Hello, and thank you for your contributions to Wikipedia! I noticed that you recently added commentary to an article, Raka'ah. While Wikipedia welcomes editors' opinions on an article and how it could be changed, these comments are more appropriate for the article's accompanying talk page. If you post your comments there, other editors working on the same article will notice and respond to them and your comments will not disrupt the flow of the article. Thank you. You don't need to worry about correcting it - I have moved your comment to the article's talk page • nancy • 08:13, 22 August 2007 (UTC)[reply]

Please familiarize yourself with Wikipedia's Policy on Original Research. Your contribution was reverted as it ran afoul of that policy. In any case, your assertions are trivially seen to be false; your first "equality" adds a number that is divisible by ${\displaystyle 10^{60}}$ and a number that is divisible by ${\displaystyle 10^{50}}$, and you claim the answer is not divisible by ${\displaystyle 10^{6}}$. Do not add Original Research content to wikipedia, and do not add false or incorrect material either. Magidin 20:00, 29 August 2007 (UTC)[reply]

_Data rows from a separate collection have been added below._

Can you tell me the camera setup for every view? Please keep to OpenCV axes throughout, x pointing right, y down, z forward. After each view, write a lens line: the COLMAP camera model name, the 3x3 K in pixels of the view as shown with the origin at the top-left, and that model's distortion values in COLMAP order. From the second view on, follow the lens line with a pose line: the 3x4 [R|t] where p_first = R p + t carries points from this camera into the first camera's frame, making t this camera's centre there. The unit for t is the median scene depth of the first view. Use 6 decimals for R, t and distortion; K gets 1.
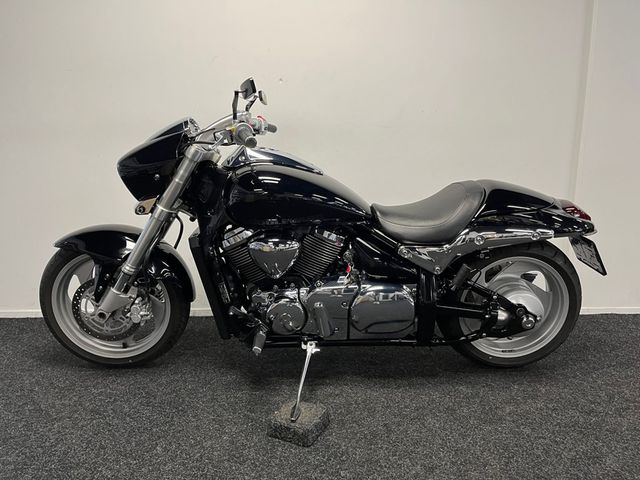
lens RADIAL K [[475.6, 0, 323.7], [0, 475.6, 237.9], [0, 0, 1]] dist [0.088298, -0.113713]
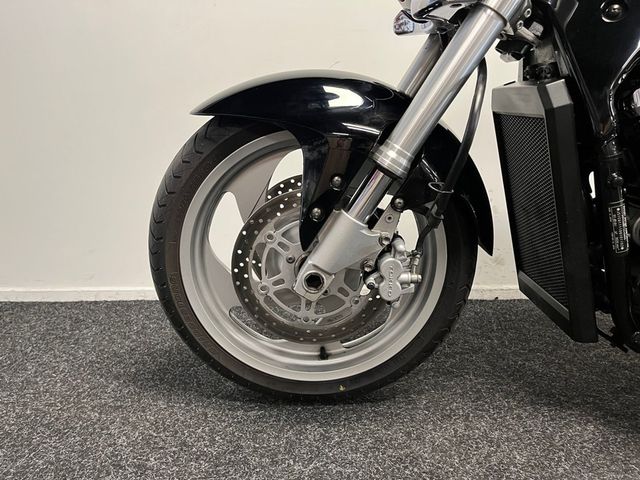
lens RADIAL K [[481.3, 0, 320.0], [0, 481.3, 240.0], [0, 0, 1]] dist [0.033471, -0.003177]
pose [[0.999992, 0.002826, -0.002759, -0.455002], [-0.002823, 0.999995, 0.001124, 0.126080], [0.002762, -0.001116, 0.999996, 0.594308]]
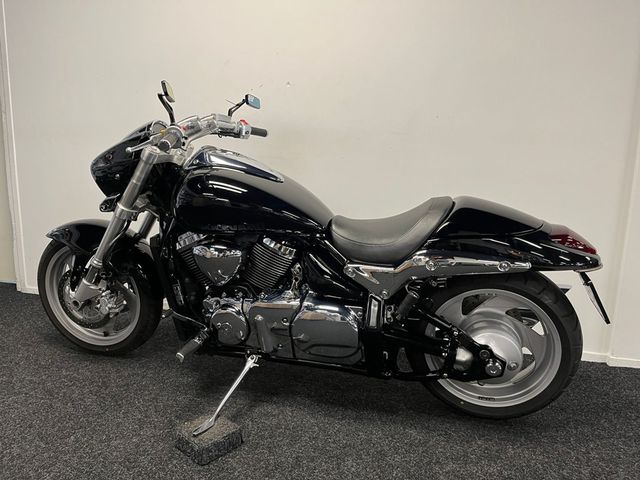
lens RADIAL K [[475.6, 0, 323.7], [0, 475.6, 237.9], [0, 0, 1]] dist [0.088298, -0.113713]
pose [[0.961850, 0.076052, -0.262792, 0.340940], [-0.078361, 0.996924, 0.001700, -0.029694], [0.262113, 0.018957, 0.964851, 0.106557]]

Respond from unblindloveunions: Hi: Thank you for your respond. did i mention anything about number 10 to any power? i stated a very easy to varify fact i.e that if you add [(31000)^6]^5 + [(3100)^5]5 and take a fifth root from the result we will see a whole number on your P.C calculator, on scientific mode. Does this fact needs an export opinion? obviously the rounding error has caused this and i know it better than any body. Do you any other sets of numbers that would do the same and generate a 20 digit whole number or less on a P.C calculator. Please respond and educate me, thx.

I wish some one would respond to my comments that i added. would it not be appropriate to add the numerical examples, very simple verifiable facts, titled " Refuting Fermat's Last Theory on a regular P.C calculator"(where are they by the way? how the concept of consent is applied in my case?)Please aducate me, thx

It would most certainly be appropriate to add numerical examples to the article in question if only they were accurate.

If you're talking about the Windows calculator (I can speak of Calculator Plus, though this makes little difference), it displays large numbers in floating-point notation. Say, an "e+85" appended to the end of the result indicates that the number in question is 10^85 times greater than the displayed number. Therefore, you can't really see the whole number.

As Magidin wisely pointed out above, the expression, 3100^30+3100^25, can be rewritten as 31^30 * 10^60 + 31^25 * 10^50, or 10^50 * (31^30 * 10^10 + 31^25). The value of the bracketed portion will invariably be followed by 50 zeros because of the 10^50. However, what you believe is the fifth root of this, 887,503,681,000,000,000,620, is the same as 88,750,368,100,000,000,062 * 10^1. When taken to the fifth power, the former will not contain a power of 10 because it is not divisible by 5 (its last digit will be 2, actually), and the latter will become 10^5. This means that, while the first of our numbers has 50 zeros, the second one has only 5. No rounding has been involved, and so they cannot be equal.

These numbers contain over 100 digits, and while their starting digits are identical, the difference eventually kicks in.

Another way of proving the fallacy of your assertion is to subtract the value of 887.....^5 from 3100^30 + 3100^25. If they were equal, the result would naturally be 0. However, as proven by the link - http://www.wolframalpha.com/input/?i=3100%5E30%2B3100%5E25-887503681000000000620%5E5 - the result is terribly far from zero. Once again, the calculation involves taking powers of integers and subtracting integers - so there is no rounding, and I'm not taking any roots, which could, indeed, be error-prone.

My recommendation is not to trust common calculators when dealing with such orders of magnitude. WolframAlpha's calculator is a perfect tool as it may also reveal as many of the number's digits as you need to know.94.179.112.179 (talk) 17:42, 3 September 2010 (UTC)[reply]